Chega a ser inacreditável, uma espécie de brincadeira de mau gosto com os eleitores tocantinenses e, como falamos, com a imagem externa do Tocantins.  Esperar que três eleições aconteçam para, somente após a terceira, pedir  que o candidato que venceu as três seja cassado por supostas irregularidades ocorridas na primeira.

 

PREJUÍZO

Com todo o respeito ao competentíssimo Ministério Público Federal, na pessoa do Procurador Regional Eleitoral, Dr.
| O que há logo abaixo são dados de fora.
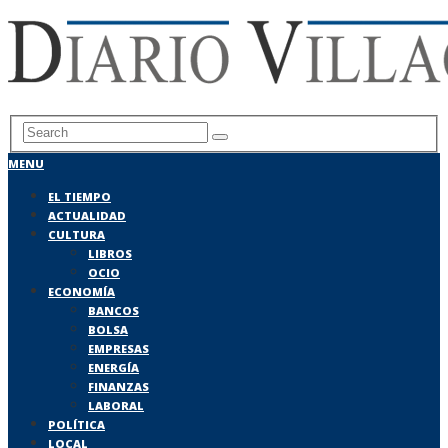
MENU
EL TIEMPO
ACTUALIDAD
CULTURA
LIBROS
OCIO
ECONOMÍA
BANCOS
BOLSA
EMPRESAS
ENERGÍA
FINANZAS
LABORAL
POLÍTICA
LOCAL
Álvaro Manzano, a finalidade deste Editorial é chamara a atenção das autoridades judiciais, no sentido de se atentarem para não causar mais prejuízos à imagem do Tocantins e do seu povo.  Não estamos, aqui, defendendo ninguém.  Se houve ilícito, que haja a investigação e, em se provando, que aconteça, também, a punição.

 

Falamos, aqui, em desgaste de imagem e perda de credibilidade do atual governador, semelhante ao que já aconteceu com o ex-governador Marcelo Miranda, que por conta de sua fragilidade judicial, tornou-se refém do Poder Legislativo, dos sindicatos e de “forças ocultas” sem ter a quem recorrer para reagir, e sangrou, de forma impotente, sem nenhuma perspectiva administrativa , política ou constitucional, acabando por ser, finalmente cassado, após um vai e vem de liminares que, novamente, só fortaleceram a sensação de insegurança política.

 

O QUE FAZER?

O Tocantins nasceu como um estado simpático, que ganhou a admiração do resto do Brasil por sua luta infindável porá que virasse realidade.  Fatos assim, como este pedido de cassação de Mauro Carlesse após três eleições, vieram denegrindo, ofuscando a imagem do Tocantins a ponto de virar chacota até no Jornal Nacional (quem não se lembra do William Bonner imitando um tocantinense no quadro “O Brasil que queremos para o futuro”?).

 

Temos que nos unir e repensar soluções para refazer a nossa imagem de povo honesto e trabalhador.  Para isso, o primeiro passo é votar melhor, colocando como nossos representantes pessoas que já provaram estar interessadas apenas no bem comum, em transformar este Estado na terra tão sonhado por todos nós.

 

O segundo passo deve vir das autoridades fiscalizadoras, que devem agir com prudência e assertividade, mas, principalmente, celeridade para que fatos como o narrado neste editorial, não voltem a acontecer, sem dar margem para a conivência, a omissão e, principalmente, a corrupção.

 

Independentemente de uma condenação de Mauro Carlesse e sua chapa, esperamos que a Justiça Eleitoral seja célere  para que os reflexos de mais esta instabilidade política não atinjam nem a nossa economia nem a nossa sociedade, pois a insegurança e a instabilidade política, econômica e social formam os piores cenários para um Estado que quer se reerguer

 

APLAUSOS

Mesmo com toda essa problemática, não podemos deixar de aplaudir o papel que a Justiça vem desempenhando, pois, sabemos, a morosidade não é proposital.  As investigações, apurações e decisões, demonstram que estamos em um Estado em que podemos acreditar nas autoridades judiciais e policiais, valorosos homens e mulheres que compõem os Ministérios Públicos Estadual e Federal, as nossas respeitosas Polícias Federal, Civil e Militar.  Um conjunto de forças que nos garantem que criminosos serão punidos e inocentes terão seus nomes limpos.

 

Esperamos, com todas as nossas forças, que tudo seja resolvido da forma mais cristalina e transparente possível e que a Justiça realmente seja feita, mas de forma rápida e precisa, para que o Tocantins não permaneça sangrando aos olhos da nação.